Le mot d’ordre, quel que soit le champ d’application, c’est l’uniformisation des outils utilisés par les différentes enseignes de l’alliance. Cela vaut aussi pour le volet “insights”, soit le partage de données consommateurs aux fournisseurs, avec la mise en place de standards et d’interfaces communes aux enseignes partenaires. Valiuz s’attèle notamment à la construction d’une data clean room qui lui permettra de faire tout celà de manière sécurisée. Une plateforme qui permettrait à chaque marque de bien comprendre qui sont ses consommateurs dans l’écosystème Valiuz, pour mieux appréhender ses opérations de trade marketing ou ses plans médias.

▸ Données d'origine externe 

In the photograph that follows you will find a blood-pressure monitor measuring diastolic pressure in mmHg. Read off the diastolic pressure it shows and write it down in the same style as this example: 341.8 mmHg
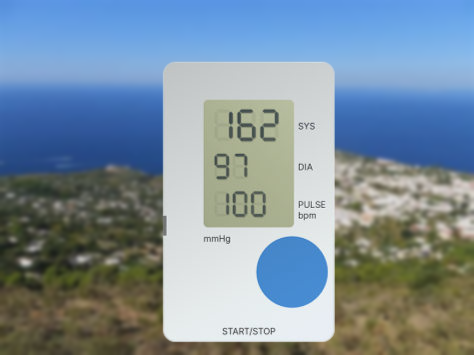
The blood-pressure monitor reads 97 mmHg
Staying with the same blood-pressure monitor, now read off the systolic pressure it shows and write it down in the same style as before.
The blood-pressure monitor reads 162 mmHg
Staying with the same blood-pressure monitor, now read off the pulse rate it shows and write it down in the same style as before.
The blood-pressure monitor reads 100 bpm
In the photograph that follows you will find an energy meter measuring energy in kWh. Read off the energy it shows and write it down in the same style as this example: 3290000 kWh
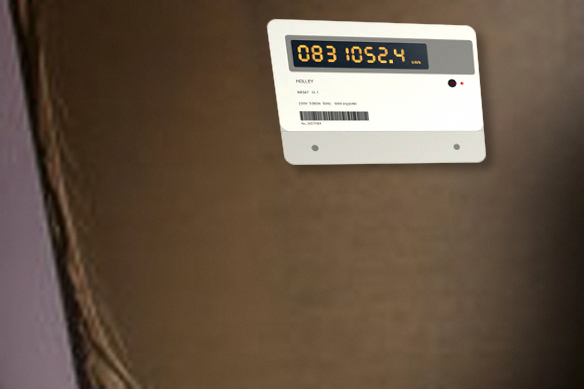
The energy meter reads 831052.4 kWh
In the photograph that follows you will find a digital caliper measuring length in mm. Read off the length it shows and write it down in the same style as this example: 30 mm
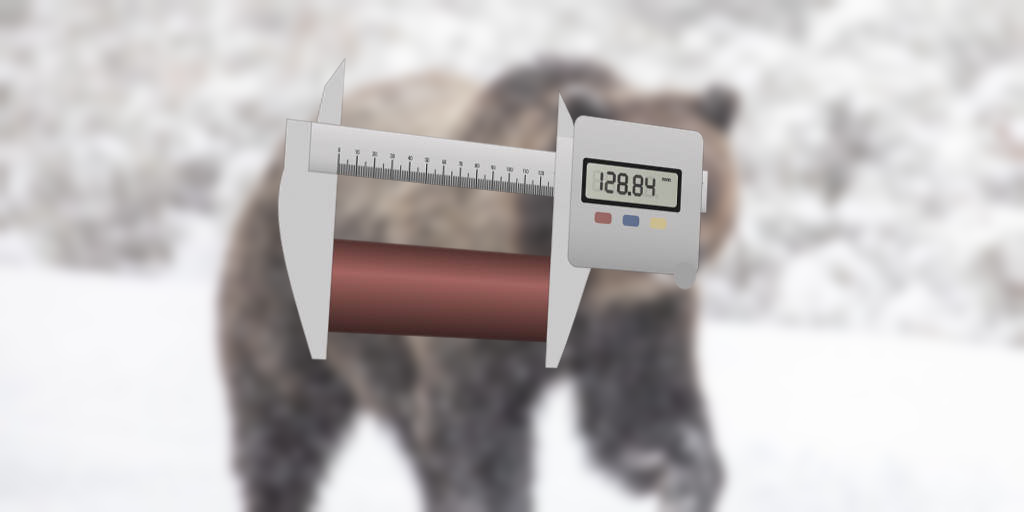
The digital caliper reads 128.84 mm
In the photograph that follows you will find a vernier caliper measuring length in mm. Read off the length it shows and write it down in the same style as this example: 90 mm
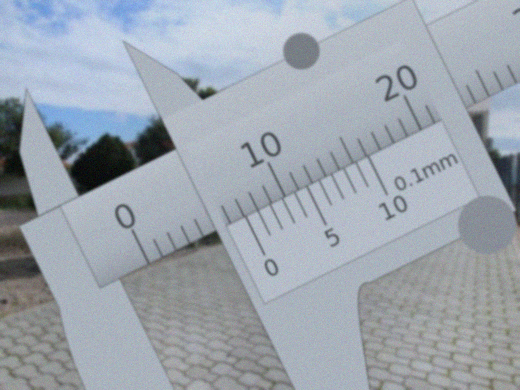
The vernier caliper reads 7.1 mm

Valiuz a racheté Fashion Data pour un peu plus d’un million d’euros en début d’année
C’est dans cette perspective que Valiuz a mis la main sur Fashion Data, en début d’année. La structure a déboursé un peu plus d’un million d’euros pour intégrer ce spécialiste de la connaissance client dans le prêt-à-porter. Elle a également récupéré la la tutelle de Naomi, l’application de cashback commune aux enseignes Mulliez, puisque Pallur, une structure qui supervise les projets cross-enseignes AFM, a échangé 100% du capital de Naomi contre 514 874 actions Valiuz en juillet dernier.
L’opération a valorisé Naomi 2,2 millions d’euros. Le projet, qui a été lancé courant 2020, s’inscrit en complément des programmes de fidélité de chaque enseigne. Il doit leur permettre de recruter un public plus jeune (il est uniquement accessible via une application mobile) et d’améliorer la connaissance de chaque client (notamment sur le taux de nourriture). Pour l’instant circonscrite aux enseignes de l'écosystème Mulliez, Naomi pourrait s’ouvrir à des retailers hors AFM s’ils se laissent tenter. Tout comme Valiuz qui, à l’image d’Infinity Advertising, l’alliance Intermarché et Casino, et de la joint-venture Carrefour Links - Citrus Ads, ne s’opposerait pas au fait d’accueillir d’autres retailers. Partant du constat que plus vous pesez dans l’e-commerce, plus vos revenus retail media montent en flèche. Avis aux intéressés.